“Yes,” replied Mrs. Mortimer; “and I have a person with me who must accompany me. But listen to something that I have to urge upon you. You will conduct us both, as a matter of course, into the same room: but when your master is ready to receive me, take care that I obtain an interview alone with him in the first instance. It is of the highest consequence that these instructions should be fully attended to.”
“You shall be obeyed, madam,” said the servant.
Mrs. Mortimer now fetched Agnes from the vehicle, which she ordered to be kept waiting for herself; and the two females were conducted by the domestic into a handsome apartment, where, having lighted the wax-candles, he left them.
CHAPTER CLXXX.
AGNES AND TREVELYAN.
In spite of her anxiety to place confidence in Mrs.
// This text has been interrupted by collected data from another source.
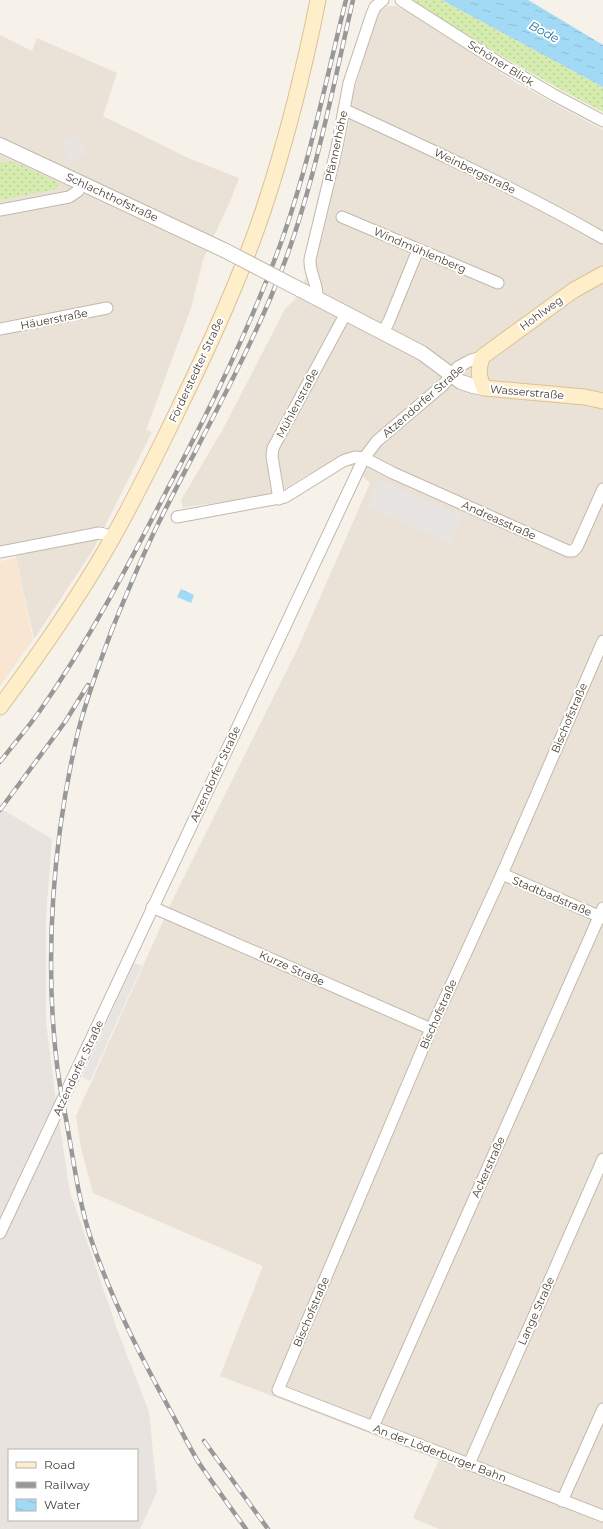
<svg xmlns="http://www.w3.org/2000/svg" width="603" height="1529" font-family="Montserrat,sans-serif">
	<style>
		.residential { fill: #eae2d7 }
		.commercial { fill: #f8e6d3 }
		.industrial { fill: #e8e3de; fill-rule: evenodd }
		.grass { fill: url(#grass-dots) }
		.parking { fill: #e7e4e1 }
		.water { fill: url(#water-ripples) }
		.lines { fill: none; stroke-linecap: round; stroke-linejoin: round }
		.minor-casing { stroke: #c2b8ab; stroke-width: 13 }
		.tertiary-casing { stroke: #c2b8ab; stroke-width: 16 }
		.secondary-casing { stroke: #d9c296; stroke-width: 17 }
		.minor { stroke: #fff; stroke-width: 11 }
		.tertiary { stroke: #fff; stroke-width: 14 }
		.secondary { stroke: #ffeeca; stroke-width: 15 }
		.rail-casing { stroke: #989898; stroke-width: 4.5 }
		.rail { stroke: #fff; stroke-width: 3; stroke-dasharray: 9; stroke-linecap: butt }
		.tertiary-bridge-casing { stroke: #c2b8ab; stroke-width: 16; stroke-linecap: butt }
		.tertiary-bridge { stroke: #fff; stroke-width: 14 }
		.labels { text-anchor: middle; stroke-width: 4; stroke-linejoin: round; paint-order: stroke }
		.street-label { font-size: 11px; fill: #4a4137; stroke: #fff }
		.water-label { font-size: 12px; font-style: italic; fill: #2479a5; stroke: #fff }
	</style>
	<defs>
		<pattern id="grass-dots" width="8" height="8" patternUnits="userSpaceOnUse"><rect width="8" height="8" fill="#d6ecaf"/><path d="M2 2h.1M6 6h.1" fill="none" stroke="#b9cc97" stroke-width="1.8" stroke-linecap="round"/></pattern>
		<pattern id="water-ripples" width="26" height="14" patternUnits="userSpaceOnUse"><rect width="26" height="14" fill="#a2daf6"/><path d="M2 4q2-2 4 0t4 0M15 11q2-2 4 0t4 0" fill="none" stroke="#8dbcd4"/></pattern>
	</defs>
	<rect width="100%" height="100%" fill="#f6f1e9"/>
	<g class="residential">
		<polygon points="388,6 396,6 411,13 515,82 603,130 603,1529 439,1529 413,1518 439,1460 220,1376 263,1266 93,1193 81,1148 76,1116 173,899 298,648 370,483 342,458 305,476 282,491 260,498 199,505 183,508 181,500 222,431 285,309 296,298 315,259 344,148 349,123 352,98 370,37 379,12"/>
		<polygon points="0,35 32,51 37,38 117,73 103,116 188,158 239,178 231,199 203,260 191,308 146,430 152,432 93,550 34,639 16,558 14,544 0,546"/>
	</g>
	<polygon class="commercial" points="16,558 33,640 0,686 0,561"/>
	<path class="industrial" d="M 0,808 L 52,839 L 46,917 L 46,1022 L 56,1101 L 70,1192 L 117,1329 L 149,1412 L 157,1492 L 140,1529 L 0,1529 ZM 9,1450 L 137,1450 L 137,1520 L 9,1520 Z"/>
	<g class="grass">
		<path d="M 413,0 L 442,0 L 603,87 L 603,112 C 538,79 474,40 413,0 Z"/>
		<polygon points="13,161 59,183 57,189 0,200 0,163"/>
	</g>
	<g class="parking">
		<polygon points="75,134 87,153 72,163 60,144"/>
		<polygon points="378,479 462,516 450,544 367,506"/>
		<polygon points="134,963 142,966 90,1081 82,1077"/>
	</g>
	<g class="water">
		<polygon points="442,0 528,0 535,4 603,45 603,87"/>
		<polygon points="181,589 194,595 191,603 177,597"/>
	</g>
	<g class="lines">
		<defs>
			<g id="minor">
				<polyline points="401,0 504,66 554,95 603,121"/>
				<path d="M 345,110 C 432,150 519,190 603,238"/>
				<polyline points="0,210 69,197 78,191 82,183"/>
				<polyline points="342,217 498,283"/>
				<path d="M 317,298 C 318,283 309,274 310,259 L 337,147 L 349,83 L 372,14 L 375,7 L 383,0"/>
				<polyline points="0,329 107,308"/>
				<polyline points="383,332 389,321 418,250"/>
				<polyline points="279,499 272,456 273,448 346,313"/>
				<polyline points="177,517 285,497 343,461 355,457 364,458 393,473 568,551 573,551 577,547 603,489"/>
				<polyline points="0,552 99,533 104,534 112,538"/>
				<polyline points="603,641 502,874 431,1029 278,1390 603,1516"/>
				<polyline points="502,874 603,918"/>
				<polyline points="152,907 431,1029"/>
				<polyline points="0,1233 364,458 377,441 443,385 458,367 471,360 482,357"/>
				<polyline points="373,1427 603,908"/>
				<polyline points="469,1464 603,1159"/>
				<polyline points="562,1501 603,1409"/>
			</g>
			<g id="tertiary">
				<polyline points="0,145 224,250"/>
				<polyline points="299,289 422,353 461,382 473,386 484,388"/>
			</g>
			<g id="secondary">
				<path d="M 603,274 L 574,290 L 482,357 C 478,371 478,375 484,388 L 585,397 L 603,401"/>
				<path d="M 0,707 C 40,653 80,596 113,537 C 137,495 158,451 179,408 C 211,342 242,275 265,205 C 287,138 304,70 318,0"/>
			</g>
		</defs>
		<use href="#minor" class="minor-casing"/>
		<use href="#tertiary" class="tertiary-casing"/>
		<use href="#secondary" class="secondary-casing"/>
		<use href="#minor" class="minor"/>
		<use href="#tertiary" class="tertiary"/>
		<use href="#secondary" class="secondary"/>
		<defs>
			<g id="rail">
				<path d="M 113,627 C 100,662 87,696 78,732 C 53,837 44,957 57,1065 C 60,1089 65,1112 69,1136 C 75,1170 80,1206 91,1239 C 111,1298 139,1354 169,1408 C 179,1426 188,1445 199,1463 C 214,1485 230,1507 246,1529"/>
				<path d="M 111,632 C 126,595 141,558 159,522 C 196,448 237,376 270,299 C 311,204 330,100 353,0"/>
				<path d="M 0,762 C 13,745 27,729 39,712 C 89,641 129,564 168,488 C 211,407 252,324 283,237 C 310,160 326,80 346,0"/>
				<polyline points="0,810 65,722 88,685"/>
				<polyline points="204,1441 268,1529"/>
			</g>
		</defs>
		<use href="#rail" class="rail-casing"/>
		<use href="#rail" class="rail"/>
		<defs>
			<polyline id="tertiary-bridge" points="224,250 299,289"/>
		</defs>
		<use href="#tertiary-bridge" class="tertiary-bridge-casing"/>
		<use href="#tertiary-bridge" class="tertiary-bridge"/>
	</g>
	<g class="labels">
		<g class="street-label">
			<text transform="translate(501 63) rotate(32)" y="4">Schöner Blick</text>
			<text transform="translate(336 146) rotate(-78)" y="4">Pfännerhöhe</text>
			<text transform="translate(475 171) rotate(26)" y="4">Weinbergstraße</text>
			<text transform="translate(112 197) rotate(25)" y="4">Schlachthofstraße</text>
			<text transform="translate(420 250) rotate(23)" y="4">Windmühlenberg</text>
			<text transform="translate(541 313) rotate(-36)" y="4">Hohlweg</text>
			<text transform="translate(54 319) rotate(-11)" y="4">Häuerstraße</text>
			<text transform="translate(196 370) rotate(-65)" y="4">Förderstedter Straße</text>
			<text transform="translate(527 392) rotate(5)" y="4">Wasserstraße</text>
			<text transform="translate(423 401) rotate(-41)" y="4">Atzendorfer Straße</text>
			<text transform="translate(297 403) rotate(-62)" y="4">Mühlenstraße</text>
			<text transform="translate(499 520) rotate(24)" y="4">Andreasstraße</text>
			<text transform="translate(569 718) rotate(-67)" y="4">Bischofstraße</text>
			<text transform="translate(215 774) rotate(-65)" y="4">Atzendorfer Straße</text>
			<text transform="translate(552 896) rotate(23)" y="4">Stadtbadstraße</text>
			<text transform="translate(292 968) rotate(24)" y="4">Kurze Straße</text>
			<text transform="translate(438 1014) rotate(-66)" y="4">Bischofstraße</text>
			<text transform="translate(78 1068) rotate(-65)" y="4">Atzendorfer Straße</text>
			<text transform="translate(488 1167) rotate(-66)" y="4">Ackerstraße</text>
			<text transform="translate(536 1311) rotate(-66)" y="4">Lange Straße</text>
			<text transform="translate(311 1312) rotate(-67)" y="4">Bischofstraße</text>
			<text transform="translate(440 1453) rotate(21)" y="4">An der Löderburger Bahn</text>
		</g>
		<g class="water-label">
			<text transform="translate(544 32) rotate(28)" y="4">Bode</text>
		</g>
	</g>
	<rect x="8" y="1449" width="130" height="72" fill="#ffffff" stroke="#b7b3af"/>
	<rect x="16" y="1462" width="20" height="6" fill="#ffeeca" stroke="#b7b3af"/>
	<text x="44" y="1469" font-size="12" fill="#4a4137">Road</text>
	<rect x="16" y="1482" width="20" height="6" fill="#989898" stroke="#b7b3af"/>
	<text x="44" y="1489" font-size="12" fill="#4a4137">Railway</text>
	<rect x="16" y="1499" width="20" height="12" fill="url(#water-ripples)" stroke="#b7b3af"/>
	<text x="44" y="1509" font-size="12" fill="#4a4137">Water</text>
</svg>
Mortimer—in spite of the deep obligation under which she believed herself to be lying towards her, Agnes could not subdue a partial feeling of uneasiness when she found that she was in a strange house, evidently the abode of a rich person.
She gazed round the walls covered with splendid pictures—on the chandelier suspended to the ceiling—on the elegant and costly furniture—the superb mantel-ornaments—and down upon the luxurious carpet, so thick that her tiny feet were almost imbedded in it, as if she were walking in snow.
Whose dwelling could it be? Assuredly not Mrs. Mortimer’s—for she was only treated as a visitress. At length, after the lapse of a few minutes, the young maiden ventured to ask, “Who are the friends, madam, with whom you propose to leave me?”
“Does not that very question, Agnes, imply a suspicion injurious to me?” said Mrs. Mortimer, evasively.
“Oh! no—no!” exclaimed Miss Vernon, in a melting tone of the profoundest sincerity. “But may I not ask so simple a question without being liable to such a distressing imputation?”
“Can you not leave yourself in the hands of one who has saved your life and who wishes you well?” said the old woman, speaking in a voice of mingled reproach and conciliation.